### Import Required Libraries

In [1]:
import torch
import torch_geometric
print('Torch', torch.__version__)
print("PyTorch Geometric Version:", torch_geometric.__version__)
print("CUDA Version:", torch.version.cuda)
torch.cuda.empty_cache()

from src import config_jupyter as config # import config_attack for attack scenarios
from src import sage_experiment, loader

from src.features import feature_labels
from src.score import roc, prec_recall, score
from utils import gpu_util

### Sample Data
Sample nodes and edges data can be accessed from the following link:
[Sample Data - Google Drive](https://drive.google.com/drive/folders/1rVDY26SO9xUp4DDZLQ7DuhSJ3B9r0wGQ?usp=sharing)

- Nodes File: The file containing nodes data (fqdn_apex_nodes.csv).
- Edges File: The file containing edges data (fqdn_apex_edges.csv).
- Model File: Define where the trained model will be saved (sage.pkl).

In [2]:
nodes_file = 'data/fqdn_apex_nodes2.csv'
edges_file = 'data/fqdn_apex_edges.csv'
model_file = 'models/sample_sage.pkl'

### Set Experiment Arguments
You can configure the number of layers and specify the GPU ID and also change other parameters as shown in the example below:

In [3]:
args = config.parse()
args.num_layers = 3
args.dim = 256
args.epoch = 100
args.gpu_id = gpu_util.pick_gpu_lowest_memory()

In [4]:
args

Namespace(model_type='sage', epoch=100, num_layers=3, num_features=62, dim=256, fanout=[-1, 25, 10], outer_batch_size=500, inner_batch_size=40, train_percentage=0.8, seed=42, identifier='None', experiment_id=0, gpu_id=3, edge_type=[0, 1, 2], extra='s1', lstm=False, weighted=False, hetero=False, use_syn=False, syn_file=None, syn_labels=None, balance_labels=False, labelfeature_names=['feat_label_ben', 'feat_label_mal', 'feat_label_unknown'], label_source=['popular', 'alexa', 'tranco', 'umbrella', 'edugov', 'benign4', 'vt_seed5_3months', 'vt_active5_3months', 'vt_active5_12months', 'vt_seed5_12months', 'vt_mixed'], popularity_lists=['alexa', 'tranco', 'umbrella', 'crux'], lr=0.01, weight_decay=0.0005, model_file=None, balance_label_source='benign4', nodes_file=None, edges_file=None, epsilon=0.8)
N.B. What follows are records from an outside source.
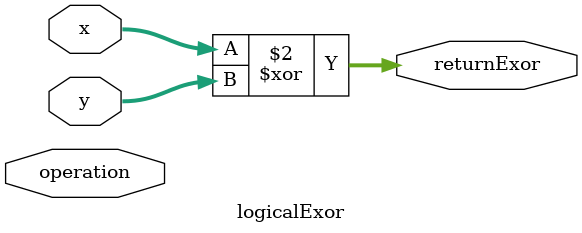
<source format=v>
/*
Gabriel Altman
ECEN 2350 Digital Logic
March, 2018
*/

module logicalExor (x, y, operation, returnExor);
	input [3:0]x;
	input [3:0]y;
	input [1:0]operation;
	
	output reg[3:0]returnExor;
	
	wire [3:0]exorResult;
	
	always @(*)
		begin
		returnExor = x^y;
		end
		
endmodule
	
</source>
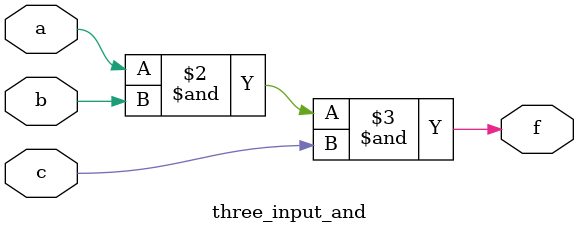
<source format=v>
module three_input_and(a,b,c,f);
  input a,b,c;
  output f;

  reg f;

  always @(*)
    begin
      f = a&b&c;
    end

endmodule

</source>
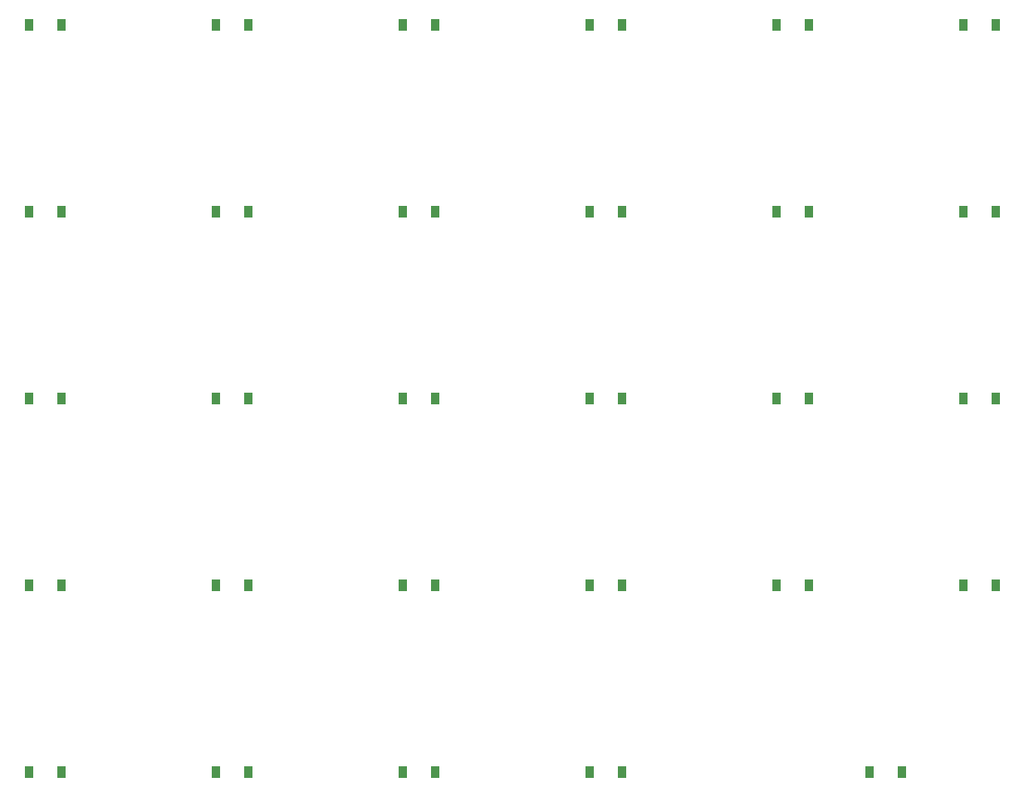
<source format=gtp>
%TF.GenerationSoftware,KiCad,Pcbnew,9.0.4*%
%TF.CreationDate,2025-09-30T19:49:13-05:00*%
%TF.ProjectId,keyboard,6b657962-6f61-4726-942e-6b696361645f,v1.0.0*%
%TF.SameCoordinates,Original*%
%TF.FileFunction,Paste,Top*%
%TF.FilePolarity,Positive*%
%FSLAX46Y46*%
G04 Gerber Fmt 4.6, Leading zero omitted, Abs format (unit mm)*
G04 Created by KiCad (PCBNEW 9.0.4) date 2025-09-30 19:49:13*
%MOMM*%
%LPD*%
G01*
G04 APERTURE LIST*
%ADD10R,0.900000X1.200000*%
G04 APERTURE END LIST*
D10*
%TO.C,D29*%
X243600000Y-78800000D03*
X246900000Y-78800000D03*
%TD*%
%TO.C,D26*%
X243600000Y-135950000D03*
X246900000Y-135950000D03*
%TD*%
%TO.C,D16*%
X205500000Y-155000000D03*
X208800000Y-155000000D03*
%TD*%
%TO.C,D11*%
X186450000Y-155000000D03*
X189750000Y-155000000D03*
%TD*%
%TO.C,D2*%
X148350000Y-135950000D03*
X151650000Y-135950000D03*
%TD*%
%TO.C,D7*%
X167400000Y-135950000D03*
X170700000Y-135950000D03*
%TD*%
%TO.C,D18*%
X205500000Y-116900000D03*
X208800000Y-116900000D03*
%TD*%
%TO.C,D21*%
X224550000Y-135950000D03*
X227850000Y-135950000D03*
%TD*%
%TO.C,D5*%
X148350000Y-78800000D03*
X151650000Y-78800000D03*
%TD*%
%TO.C,D10*%
X167400000Y-78800000D03*
X170700000Y-78800000D03*
%TD*%
%TO.C,D27*%
X243600000Y-116900000D03*
X246900000Y-116900000D03*
%TD*%
%TO.C,D13*%
X186450000Y-116900000D03*
X189750000Y-116900000D03*
%TD*%
%TO.C,D17*%
X205500000Y-135950000D03*
X208800000Y-135950000D03*
%TD*%
%TO.C,D20*%
X205500000Y-78800000D03*
X208800000Y-78800000D03*
%TD*%
%TO.C,D6*%
X167400000Y-155000000D03*
X170700000Y-155000000D03*
%TD*%
%TO.C,D4*%
X148350000Y-97850000D03*
X151650000Y-97850000D03*
%TD*%
%TO.C,D14*%
X186450000Y-97850000D03*
X189750000Y-97850000D03*
%TD*%
%TO.C,D28*%
X243600000Y-97850000D03*
X246900000Y-97850000D03*
%TD*%
%TO.C,D19*%
X205500000Y-97850000D03*
X208800000Y-97850000D03*
%TD*%
%TO.C,D12*%
X186450000Y-135950000D03*
X189750000Y-135950000D03*
%TD*%
%TO.C,D9*%
X167400000Y-97850000D03*
X170700000Y-97850000D03*
%TD*%
%TO.C,D3*%
X148350000Y-116900000D03*
X151650000Y-116900000D03*
%TD*%
%TO.C,D22*%
X224550000Y-116900000D03*
X227850000Y-116900000D03*
%TD*%
%TO.C,D8*%
X167400000Y-116900000D03*
X170700000Y-116900000D03*
%TD*%
%TO.C,D23*%
X224550000Y-97850000D03*
X227850000Y-97850000D03*
%TD*%
%TO.C,D15*%
X186450000Y-78800000D03*
X189750000Y-78800000D03*
%TD*%
%TO.C,D1*%
X148350000Y-155000000D03*
X151650000Y-155000000D03*
%TD*%
%TO.C,D24*%
X224550000Y-78800000D03*
X227850000Y-78800000D03*
%TD*%
%TO.C,D25*%
X234075000Y-155000000D03*
X237375000Y-155000000D03*
%TD*%
M02*

</source>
### Load Data and Train Model
Use the loader to load the nodes and edges data.
You can initiate the training process using the SAGE_Experiment class.
Use loader_hetero and sage_hetero for running experiments with heterogeneous graphs.

In [5]:
data_loader = loader.Loader(nodes_file, edges_file, feature_labels, args)
experiment = sage_experiment.SAGE_Experiment(data_loader.data, args)
model = experiment.train()
torch.save(model.state_dict(), model_file)

Label == 0: 12152
Label == 1: 10494
Train tensor(18116) Test tensor(4530)
Data converted to undirected: True
Data(x=[932721, 62], edge_index=[2, 5173716], y=[932721], num_nodes=932721, n_id=[932721], train_mask=[932721], test_mask=[932721], validation_mask=[932721], domain_mask=[932721], popular_ip_mask=[932721], edge_weight=[5173716], edge_type=[5173716])


Epoch: 090, Loss 0.0151, Train: 0.9829, Val: 0.9760: 100%|██████████| 100/100 [30:44<00:00, 18.44s/it]